- What is expected
Reproduce word for word the part of the fiberglass binder passage starting with "However, monitoring the" and going on through "the same time.".

*** Opening of Text under study ***

However, monitoring the temperature of the fibers and monitoring
the mat tear strength of a finished product that does not include
the fibers being monitored could be carried out at the same time or
substantially the same time.
[0040] Production of a first fiberglass product having one or more
desired, acceptable, and/or required properties can require a first
binder system having a first weight ratio of the first resin to the
second resin. If one or more process variables change, the weight
ratio of the first resin to the second resin may require adjustment
or change in order to maintain production of the first fiberglass
product and/or the process of making the fiberglass product having
similar or substantially similar properties or characteristics. For
example, a first fiberglass mat having a first thickness (first
fiberglass product) that requires a particular cure time or cure
speed can be produced. A second fiberglass mat (second fiberglass
product) having a second thickness, which differs from the first
thickness, can also be produced. To produce the second fiberglass
product having similar or substantially similar properties or
characteristics as compared to the first fiberglass product may
require contacting the plurality of fibers with a second binder
system having a different weight ratio of the first resin to the
second resin, as compared to the first binder system. As such,
varying the weight ratio of the first and second resins in the
binder system, based at least in part on the monitored process
variable(s), e.g., the thickness of the second fiberglass product,
can be used to produce fiberglass products having differing
thickness, but otherwise have similar or substantially similar
properties such as cure speed.

*** Close of Text under study ***
*** Opening of Provided material ***

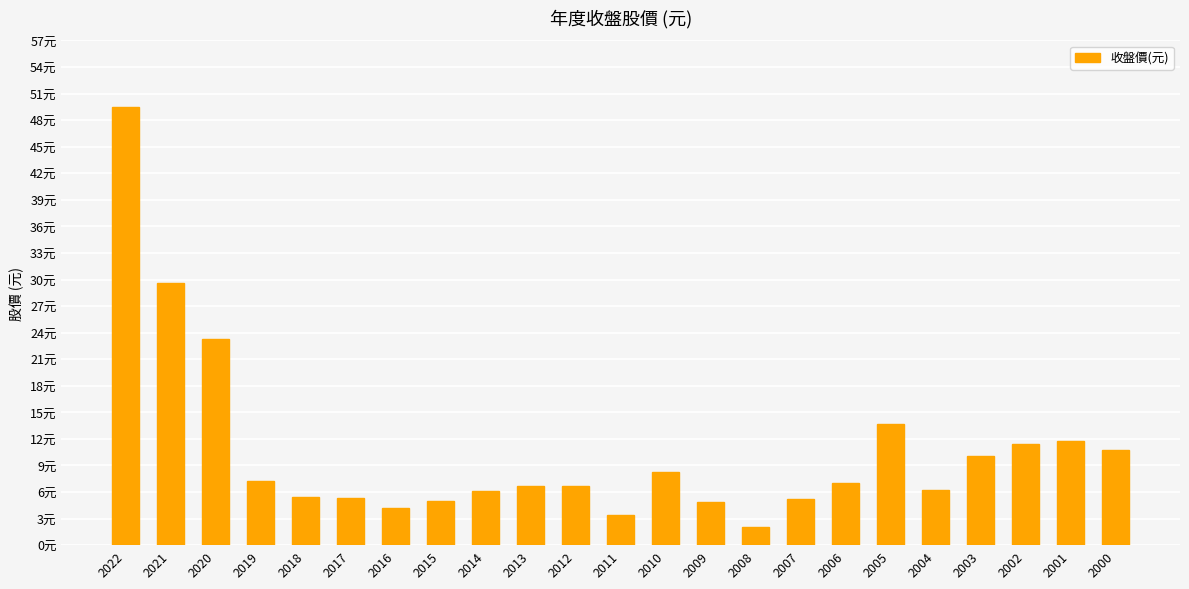

What is the value of the 10th bar from the left?

6.7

*** Close of Provided material ***

- Result
However, monitoring the temperature of the fibers and monitoring
the mat tear strength of a finished product that does not include
the fibers being monitored could be carried out at the same time or
substantially the same time.